After Barack Obama emerged victorious from his bruising reelection campaign, perhaps no one—save the president himself—was more relieved than Alan Gross, a 63-year-old development worker serving a 15-year prison sentence in Havana on charges of trying to undermine the Cuban state. Gross, a former Obama campaign volunteer, filled out his absentee ballot from inside the prison hospital where he often passes his time watching Cuban baseball on television. His hope: with the election now over, the U.S. can negotiate with the Cuban government to get him out of prison.
Ever since Gross was arrested three years ago at a Havana hotel, analysts say talks between the two countries have been mired in Cold War politics. From the beginning, the U.S. government has said that Gross was merely trying to improve Internet access for Cuban Jews. In reality, Gross was setting up wireless networks outside the government’s control as part of a provocative program by the United States Agency for International Development (USAID). Its aim: to promote democracy and weaken the iron grip of the communist state. Taking part in these programs is illegal on the island, yet the Cuban court made bombastic claims, and Gross’s imprisonment has been denounced as “arbitrary” in a U.N. ruling to be released later this month.
Havana disputes the U.N. ruling and is still upset about USAID’s democracy programs, but Cuban officials have reportedly said they know that Gross was not a spy and are willing to work out a deal to let him go. For more than a year now, Havana has been hinting at a tacit trade: Alan Gross for the Cuban Five, a group of intelligence agents imprisoned in the States for conspiracy to commit espionage, mostly on anti-Castro groups in Florida. With the election now behind him, Obama has some leeway, but a deal remains politically tricky. It could become more difficult if Sen. John Kerry joins the cabinet, thereby elevating Sen. Robert Menendez, a Cuba hardliner, to head the Senate Foreign Relations Committee. “Menendez would have considerable clout in blocking the administration’s efforts to change policy towards Cuba,” said Peter Kornbluh, a Cuba analyst at the National Security Archive, a Washington, D.C.–based nonprofit.
In the meantime, the Gross family remains frustrated. Last month, they filed a $60 million lawsuit against USAID and Development Alternatives, the firm that hired Gross.

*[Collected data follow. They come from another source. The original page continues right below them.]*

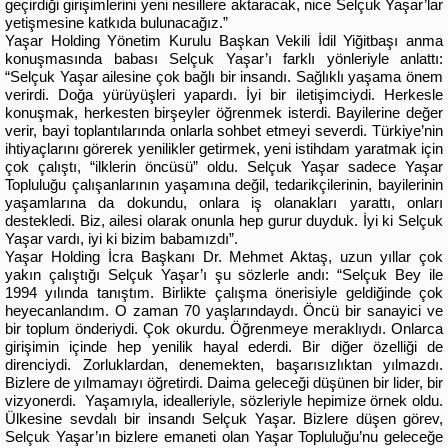
geçirdiği girişimlerini yeni nesillere aktaracak, nice Selçuk Yaşar’lar
yetişmesine katkıda bulunacağız.”
Yaşar Holding Yönetim Kurulu Başkan Vekili İdil Yiğitbaşı anma
konuşmasında babası Selçuk Yaşar’ı farklı yönleriyle anlattı:
“Selçuk Yaşar ailesine çok bağlı bir insandı. Sağlıklı yaşama önem
verirdi. Doğa yürüyüşleri yapardı. İyi bir iletişimciydi. Herkesle
konuşmak, herkesten birşeyler öğrenmek isterdi. Bayilerine değer
verir, bayi toplantılarında onlarla sohbet etmeyi severdi. Türkiye’nin
ihtiyaçlarını görerek yenilikler getirmek, yeni istihdam yaratmak için
çok çalıştı, “ilklerin öncüsü” oldu. Selçuk Yaşar sadece Yaşar
Topluluğu çalışanlarının yaşamına değil, tedarikçilerinin, bayilerinin
yaşamlarına da dokundu, onlara iş olanakları yarattı, onları
destekledi. Biz, ailesi olarak onunla hep gurur duyduk. İyi ki Selçuk
Yaşar vardı, iyi ki bizim babamızdı”.
Yaşar Holding İcra Başkanı Dr. Mehmet Aktaş, uzun yıllar çok
yakın çalıştığı Selçuk Yaşar’ı şu sözlerle andı: “Selçuk Bey ile
1994 yılında tanıştım. Birlikte çalışma önerisiyle geldiğinde çok
heyecanlandım. O zaman 70 yaşlarındaydı. Öncü bir sanayici ve
bir toplum önderiydi. Çok okurdu. Öğrenmeye meraklıydı. Onlarca
girişimin içinde hep yenilik hayal ederdi. Bir diğer özelliği de
direnciydi. Zorluklardan, denemekten, başarısızlıktan yılmazdı.
Bizlere de yılmamayı öğretirdi. Daima geleceği düşünen bir lider, bir
vizyonerdi. Yaşamıyla, idealleriyle, sözleriyle hepimize örnek oldu.
Ülkesine sevdalı bir insandı Selçuk Yaşar. Bizlere düşen görev,
Selçuk Yaşar’ın bizlere emaneti olan Yaşar Topluluğu’nu geleceğe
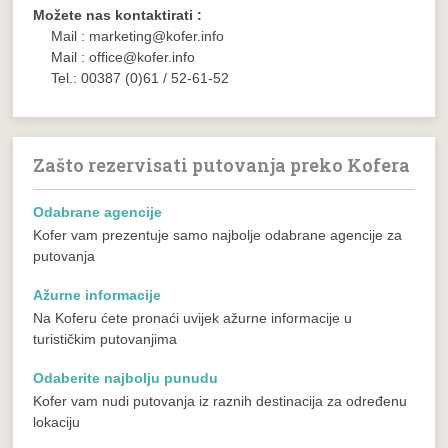
Možete nas kontaktirati :
Mail : marketing@kofer.info
Mail : office@kofer.info
Tel.: 00387 (0)61 / 52-61-52
Zašto rezervisati putovanja preko Kofera
Odabrane agencije
Kofer vam prezentuje samo najbolje odabrane agencije za
putovanja
Ažurne informacije
Na Koferu ćete pronaći uvijek ažurne informacije u
turističkim putovanjima
Odaberite najbolju punudu
Kofer vam nudi putovanja iz raznih destinacija za određenu
lokaciju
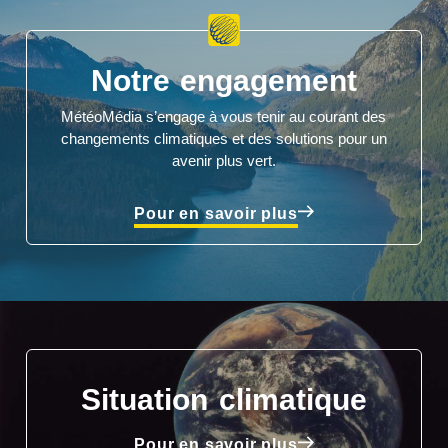
Notre engagement
MétéoMédia s’engage à vous tenir au courant des
changements climatiques et des solutions pour un
avenir plus vert.
Pour en savoir plus
Situation climatique
Pour en savoir plus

The complaint says he received inadequate warning about the dangers of his mission, and lacked proper counterintelligence training to prepare him for dealing with the Cuban police state. USAID would not comment on the lawsuit, and Development Alternatives said it was “disappointed” by it. In the three years since he’s been in jail, the once jovial and portly Gross has lost more than 100 pounds and has become consumed by his captivity. His elderly mother and daughter have developed cancer, and in a letter to Newsweek, Gross said both sides in this Cold War conflict appear to be blowing smoke. “Either way,” he wrote, “smoking is hazardous to my health.”